[Exercise]
Locate the string "attīrīšanu" throughout the material and copy every line in which it occurs.

================================

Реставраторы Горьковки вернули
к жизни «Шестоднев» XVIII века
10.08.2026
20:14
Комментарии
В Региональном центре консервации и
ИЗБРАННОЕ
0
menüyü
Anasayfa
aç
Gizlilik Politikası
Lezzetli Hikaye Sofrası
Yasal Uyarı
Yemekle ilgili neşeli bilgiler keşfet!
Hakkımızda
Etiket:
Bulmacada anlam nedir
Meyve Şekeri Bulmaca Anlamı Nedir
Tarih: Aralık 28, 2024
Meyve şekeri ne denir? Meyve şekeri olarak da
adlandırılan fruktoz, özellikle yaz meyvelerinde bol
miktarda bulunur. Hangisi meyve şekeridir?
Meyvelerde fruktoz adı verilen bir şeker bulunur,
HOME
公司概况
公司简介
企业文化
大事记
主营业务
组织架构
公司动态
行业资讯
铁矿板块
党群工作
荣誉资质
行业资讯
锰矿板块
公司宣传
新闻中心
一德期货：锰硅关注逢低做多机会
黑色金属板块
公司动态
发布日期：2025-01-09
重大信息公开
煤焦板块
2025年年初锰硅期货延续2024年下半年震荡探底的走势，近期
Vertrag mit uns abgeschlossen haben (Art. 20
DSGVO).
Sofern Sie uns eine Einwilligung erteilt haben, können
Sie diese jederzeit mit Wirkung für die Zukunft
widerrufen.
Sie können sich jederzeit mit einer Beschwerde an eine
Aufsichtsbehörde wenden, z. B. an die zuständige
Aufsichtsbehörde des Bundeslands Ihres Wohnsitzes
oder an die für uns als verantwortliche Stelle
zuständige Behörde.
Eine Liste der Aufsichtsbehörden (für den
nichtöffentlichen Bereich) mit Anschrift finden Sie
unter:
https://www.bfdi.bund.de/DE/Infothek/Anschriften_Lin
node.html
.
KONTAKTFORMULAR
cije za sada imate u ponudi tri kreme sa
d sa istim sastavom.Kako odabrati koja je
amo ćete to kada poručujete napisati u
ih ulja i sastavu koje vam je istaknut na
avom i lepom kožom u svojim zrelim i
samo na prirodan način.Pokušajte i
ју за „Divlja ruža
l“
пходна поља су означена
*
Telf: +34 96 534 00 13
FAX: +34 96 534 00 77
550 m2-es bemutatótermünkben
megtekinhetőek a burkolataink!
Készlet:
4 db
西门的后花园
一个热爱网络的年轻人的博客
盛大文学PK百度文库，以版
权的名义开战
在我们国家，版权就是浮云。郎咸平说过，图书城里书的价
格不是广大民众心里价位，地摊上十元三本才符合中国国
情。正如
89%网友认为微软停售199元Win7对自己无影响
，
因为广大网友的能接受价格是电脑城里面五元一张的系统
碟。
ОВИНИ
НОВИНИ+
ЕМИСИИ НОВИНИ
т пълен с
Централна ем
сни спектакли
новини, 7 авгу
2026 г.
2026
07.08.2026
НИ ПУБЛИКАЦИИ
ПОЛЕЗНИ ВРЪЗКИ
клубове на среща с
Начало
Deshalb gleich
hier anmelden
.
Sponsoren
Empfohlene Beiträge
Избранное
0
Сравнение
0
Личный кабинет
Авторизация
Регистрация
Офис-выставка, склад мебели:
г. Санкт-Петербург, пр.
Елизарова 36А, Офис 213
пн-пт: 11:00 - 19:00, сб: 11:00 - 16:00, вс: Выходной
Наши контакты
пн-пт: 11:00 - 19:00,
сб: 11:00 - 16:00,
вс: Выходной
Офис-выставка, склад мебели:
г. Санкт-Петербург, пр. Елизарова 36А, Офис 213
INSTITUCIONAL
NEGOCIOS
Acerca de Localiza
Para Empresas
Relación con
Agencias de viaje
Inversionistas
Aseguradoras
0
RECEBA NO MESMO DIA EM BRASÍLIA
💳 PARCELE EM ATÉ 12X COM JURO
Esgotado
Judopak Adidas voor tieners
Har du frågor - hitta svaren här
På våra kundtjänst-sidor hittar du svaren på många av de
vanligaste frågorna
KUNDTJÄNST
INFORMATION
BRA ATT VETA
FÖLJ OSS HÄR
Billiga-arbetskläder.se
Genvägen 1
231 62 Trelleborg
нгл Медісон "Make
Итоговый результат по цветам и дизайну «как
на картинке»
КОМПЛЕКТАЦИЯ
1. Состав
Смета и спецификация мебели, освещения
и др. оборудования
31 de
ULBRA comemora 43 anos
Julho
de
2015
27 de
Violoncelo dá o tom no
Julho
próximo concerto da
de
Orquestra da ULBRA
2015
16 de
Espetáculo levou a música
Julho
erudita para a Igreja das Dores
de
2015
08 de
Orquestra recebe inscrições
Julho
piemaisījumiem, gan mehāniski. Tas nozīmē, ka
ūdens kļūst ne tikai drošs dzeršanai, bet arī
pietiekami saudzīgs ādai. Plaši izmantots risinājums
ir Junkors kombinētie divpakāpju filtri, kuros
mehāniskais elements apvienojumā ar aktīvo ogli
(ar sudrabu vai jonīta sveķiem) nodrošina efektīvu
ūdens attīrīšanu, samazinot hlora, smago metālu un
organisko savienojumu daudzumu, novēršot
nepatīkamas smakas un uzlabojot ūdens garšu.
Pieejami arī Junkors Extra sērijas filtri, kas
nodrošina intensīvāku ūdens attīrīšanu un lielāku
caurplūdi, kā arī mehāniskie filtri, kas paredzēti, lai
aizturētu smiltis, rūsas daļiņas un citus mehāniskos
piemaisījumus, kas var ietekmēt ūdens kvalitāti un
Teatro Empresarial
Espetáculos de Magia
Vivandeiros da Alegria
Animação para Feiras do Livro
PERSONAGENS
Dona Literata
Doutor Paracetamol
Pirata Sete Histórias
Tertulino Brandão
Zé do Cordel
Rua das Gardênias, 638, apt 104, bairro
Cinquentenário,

================================

[Response for this exercise]
ūdens attīrīšanu, samazinot hlora, smago metālu un
nodrošina intensīvāku ūdens attīrīšanu un lielāku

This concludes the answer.